Replies are listed 'Best First'.
Re: (OT) help reading a bgzip file
by Mr. Muskrat (Canon) on May 03, 2011 at 17:26 UTC
Re: (OT) help reading a bgzip file
by Utilitarian (Vicar) on May 03, 2011 at 13:52 UTC
    Without more info it's hard to say.
    What does file unzipped_file say the resultant data format is ?

    PS: I assume you mean bzip2 -d rather than bgzip -d;) which on most systems can also be called as bunzip2

    print "Good ",qw(night morning afternoon evening)[(localtime)[2]/6]," fellow monks."
      HI. no i don't mean bzip2. This program is called bgzip. I have never used it before. I just know it is a compression/decompression tool. This is its page on sourceforge sourceforge.net/projects/bgzip/. This is the file info. The test..txt.gz file is the file created by 'bgzipping' test.txt
      bgzip test.txt file test.txt.gz test.txt.gz: gzip compressed data, extra field
        Ah, OK, new one on me - anyway, what does the decompressed file that won't load into your editor say it is when you run file on it?

        print "Good ",qw(night morning afternoon evening)[(localtime)[2]/6]," fellow monks."

        Just thought I'd add a note here since this is popping up fairly high on Google searches for bgzip. Bgzip uses the the BGZF format which is a fully backward compliant but application specific extension of gzip. In other words you can unzip a bgzipped file with gunzip, but you can't create one with gzip.

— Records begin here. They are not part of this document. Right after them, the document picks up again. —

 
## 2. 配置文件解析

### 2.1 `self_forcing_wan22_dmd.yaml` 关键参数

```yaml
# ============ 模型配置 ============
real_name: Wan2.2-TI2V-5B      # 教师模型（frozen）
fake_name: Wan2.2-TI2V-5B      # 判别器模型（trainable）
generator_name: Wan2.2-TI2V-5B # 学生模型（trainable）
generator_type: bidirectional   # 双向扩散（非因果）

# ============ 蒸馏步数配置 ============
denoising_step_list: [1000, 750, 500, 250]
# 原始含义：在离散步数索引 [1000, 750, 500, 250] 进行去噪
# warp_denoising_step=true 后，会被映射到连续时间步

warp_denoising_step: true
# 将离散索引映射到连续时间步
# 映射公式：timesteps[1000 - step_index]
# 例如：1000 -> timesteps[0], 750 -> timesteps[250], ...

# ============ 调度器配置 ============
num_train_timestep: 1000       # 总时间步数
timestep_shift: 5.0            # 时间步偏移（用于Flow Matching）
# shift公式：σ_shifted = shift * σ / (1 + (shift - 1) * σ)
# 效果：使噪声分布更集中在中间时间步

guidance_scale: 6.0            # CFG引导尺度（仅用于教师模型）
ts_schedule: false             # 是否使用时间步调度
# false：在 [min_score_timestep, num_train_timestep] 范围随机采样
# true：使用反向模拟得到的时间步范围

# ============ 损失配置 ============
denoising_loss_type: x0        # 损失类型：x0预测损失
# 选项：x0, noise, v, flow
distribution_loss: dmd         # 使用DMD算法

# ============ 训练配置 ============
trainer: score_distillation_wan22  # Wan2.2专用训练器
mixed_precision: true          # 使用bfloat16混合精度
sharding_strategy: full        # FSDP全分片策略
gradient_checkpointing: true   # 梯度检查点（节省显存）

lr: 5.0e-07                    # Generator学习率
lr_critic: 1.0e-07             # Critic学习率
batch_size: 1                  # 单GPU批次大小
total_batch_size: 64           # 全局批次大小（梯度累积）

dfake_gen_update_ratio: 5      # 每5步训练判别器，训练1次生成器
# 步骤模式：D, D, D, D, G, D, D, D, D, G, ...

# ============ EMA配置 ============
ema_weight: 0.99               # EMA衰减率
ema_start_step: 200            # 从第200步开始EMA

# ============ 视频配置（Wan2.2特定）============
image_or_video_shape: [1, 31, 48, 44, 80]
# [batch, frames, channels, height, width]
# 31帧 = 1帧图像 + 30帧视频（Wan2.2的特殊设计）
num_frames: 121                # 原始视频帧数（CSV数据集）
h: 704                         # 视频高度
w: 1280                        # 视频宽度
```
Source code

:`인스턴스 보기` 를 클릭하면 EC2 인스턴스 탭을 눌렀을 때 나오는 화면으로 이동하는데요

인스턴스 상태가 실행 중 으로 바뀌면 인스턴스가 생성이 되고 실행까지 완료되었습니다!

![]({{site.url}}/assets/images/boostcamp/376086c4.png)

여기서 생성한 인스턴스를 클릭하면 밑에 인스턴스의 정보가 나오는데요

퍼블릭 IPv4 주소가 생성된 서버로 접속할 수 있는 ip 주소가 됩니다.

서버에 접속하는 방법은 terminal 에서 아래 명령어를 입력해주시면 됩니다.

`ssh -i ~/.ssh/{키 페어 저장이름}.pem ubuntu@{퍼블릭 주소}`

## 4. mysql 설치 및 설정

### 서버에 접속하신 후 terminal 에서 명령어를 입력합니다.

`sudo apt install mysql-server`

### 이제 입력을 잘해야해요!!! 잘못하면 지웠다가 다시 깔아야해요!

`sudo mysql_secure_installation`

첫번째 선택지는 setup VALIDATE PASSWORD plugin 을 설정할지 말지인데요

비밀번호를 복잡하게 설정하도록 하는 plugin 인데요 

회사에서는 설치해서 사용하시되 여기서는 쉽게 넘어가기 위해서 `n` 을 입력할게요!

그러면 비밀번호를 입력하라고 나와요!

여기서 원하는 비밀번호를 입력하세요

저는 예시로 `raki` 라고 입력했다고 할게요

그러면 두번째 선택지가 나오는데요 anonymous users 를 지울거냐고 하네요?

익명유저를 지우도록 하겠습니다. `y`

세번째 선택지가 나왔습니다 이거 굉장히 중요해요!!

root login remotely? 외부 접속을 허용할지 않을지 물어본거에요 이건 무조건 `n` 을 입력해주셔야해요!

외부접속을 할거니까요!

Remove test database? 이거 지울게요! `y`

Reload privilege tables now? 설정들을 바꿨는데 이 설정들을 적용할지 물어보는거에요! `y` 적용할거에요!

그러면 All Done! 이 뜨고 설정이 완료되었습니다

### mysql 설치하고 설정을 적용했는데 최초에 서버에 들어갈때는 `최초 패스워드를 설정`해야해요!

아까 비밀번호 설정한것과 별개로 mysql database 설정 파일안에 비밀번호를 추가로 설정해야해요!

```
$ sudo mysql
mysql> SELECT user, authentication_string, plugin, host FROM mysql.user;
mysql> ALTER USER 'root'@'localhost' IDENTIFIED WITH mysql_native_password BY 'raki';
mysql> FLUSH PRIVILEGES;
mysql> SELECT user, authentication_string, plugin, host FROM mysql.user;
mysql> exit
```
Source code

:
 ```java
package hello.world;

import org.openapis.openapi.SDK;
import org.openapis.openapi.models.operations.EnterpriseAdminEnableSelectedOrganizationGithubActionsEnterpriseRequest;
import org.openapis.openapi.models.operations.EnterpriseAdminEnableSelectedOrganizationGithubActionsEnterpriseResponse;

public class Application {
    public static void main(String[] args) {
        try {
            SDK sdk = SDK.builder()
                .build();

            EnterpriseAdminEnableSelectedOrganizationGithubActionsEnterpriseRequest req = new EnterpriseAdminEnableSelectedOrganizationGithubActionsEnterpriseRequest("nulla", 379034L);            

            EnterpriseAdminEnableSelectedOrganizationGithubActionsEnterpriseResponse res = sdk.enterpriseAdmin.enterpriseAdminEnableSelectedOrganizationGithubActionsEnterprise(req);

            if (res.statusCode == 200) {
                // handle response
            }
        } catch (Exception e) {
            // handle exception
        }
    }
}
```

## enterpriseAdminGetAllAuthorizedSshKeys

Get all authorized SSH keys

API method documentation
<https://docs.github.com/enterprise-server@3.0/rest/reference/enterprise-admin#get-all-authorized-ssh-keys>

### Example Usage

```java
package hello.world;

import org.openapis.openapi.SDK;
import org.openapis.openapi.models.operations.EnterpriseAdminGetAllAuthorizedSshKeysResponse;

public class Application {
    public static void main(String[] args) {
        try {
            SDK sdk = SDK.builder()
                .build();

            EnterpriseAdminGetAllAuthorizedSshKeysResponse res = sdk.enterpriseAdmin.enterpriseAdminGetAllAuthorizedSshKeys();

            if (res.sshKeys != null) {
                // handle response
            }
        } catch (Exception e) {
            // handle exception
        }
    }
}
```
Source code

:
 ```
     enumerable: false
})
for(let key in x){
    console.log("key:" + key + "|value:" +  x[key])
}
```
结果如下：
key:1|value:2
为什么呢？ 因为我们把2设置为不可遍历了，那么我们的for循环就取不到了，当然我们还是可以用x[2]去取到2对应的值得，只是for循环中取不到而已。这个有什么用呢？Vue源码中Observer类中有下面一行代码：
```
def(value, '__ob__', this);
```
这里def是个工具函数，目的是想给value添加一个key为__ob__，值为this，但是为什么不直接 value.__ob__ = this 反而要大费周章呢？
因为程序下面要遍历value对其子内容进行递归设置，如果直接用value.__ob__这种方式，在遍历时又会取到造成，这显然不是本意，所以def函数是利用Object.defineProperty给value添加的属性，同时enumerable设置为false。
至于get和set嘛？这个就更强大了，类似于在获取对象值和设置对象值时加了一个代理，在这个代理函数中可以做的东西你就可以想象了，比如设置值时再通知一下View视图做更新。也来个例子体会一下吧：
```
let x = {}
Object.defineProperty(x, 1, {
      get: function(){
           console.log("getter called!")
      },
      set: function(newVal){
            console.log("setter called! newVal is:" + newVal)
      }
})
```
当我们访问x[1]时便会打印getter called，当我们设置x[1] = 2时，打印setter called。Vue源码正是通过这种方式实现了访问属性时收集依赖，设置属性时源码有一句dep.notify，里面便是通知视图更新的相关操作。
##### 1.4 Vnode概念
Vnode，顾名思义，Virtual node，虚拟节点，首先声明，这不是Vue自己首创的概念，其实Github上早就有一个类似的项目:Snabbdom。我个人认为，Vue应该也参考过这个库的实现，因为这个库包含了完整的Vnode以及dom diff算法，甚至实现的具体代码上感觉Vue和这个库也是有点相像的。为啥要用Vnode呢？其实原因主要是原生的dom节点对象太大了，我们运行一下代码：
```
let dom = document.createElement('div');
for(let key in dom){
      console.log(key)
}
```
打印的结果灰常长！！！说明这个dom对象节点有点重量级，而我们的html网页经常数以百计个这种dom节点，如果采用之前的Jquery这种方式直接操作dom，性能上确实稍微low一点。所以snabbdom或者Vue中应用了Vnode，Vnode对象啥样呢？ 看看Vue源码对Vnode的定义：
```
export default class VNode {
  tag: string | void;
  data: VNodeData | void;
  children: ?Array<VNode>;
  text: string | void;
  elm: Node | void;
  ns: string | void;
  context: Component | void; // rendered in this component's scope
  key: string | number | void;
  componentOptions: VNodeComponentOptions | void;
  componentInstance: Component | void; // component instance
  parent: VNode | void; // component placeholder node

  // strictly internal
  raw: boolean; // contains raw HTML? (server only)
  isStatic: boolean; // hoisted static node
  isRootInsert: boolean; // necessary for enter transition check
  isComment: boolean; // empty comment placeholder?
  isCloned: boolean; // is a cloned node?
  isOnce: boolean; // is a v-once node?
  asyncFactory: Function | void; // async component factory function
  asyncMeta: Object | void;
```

        The addition that bgzip adds is block level compression. You can use the library to compress and uncompress input data in blocks which provides for a level of random access to the compressed file. The format was developed by Bob Handsaker of the Broad Institute for use in genomics/bioinformatics applications. It has been modified and used by Bob and Heng Li (also currently at the Broad) in next-generation sequence alignment and sequence variant analysis tools developed as part of the 1,000 genomes project. Application such as the BAM file format, samtools, and tabix use bgzip/BGZF to compress sequence alignment and sequence variant files and allow rapid random access to the data compressed within those files.

        There are perl libraries that provide an API to files compressed in BAM and to the tabix library.

        http://search.cpan.org/~lds/Bio-SamTools-1.33/lib/Bio/DB/Bam/Alignment.pm
        http://samtools.sourceforge.net/tabix.shtml

        For more information see:

        http://samtools.sourceforge.net/
        http://samtools.sourceforge.net/SAM1.pdf

        The SeqAnswers.com forum would be a good place for questions about the format and it's applications as the authors and many users are active there.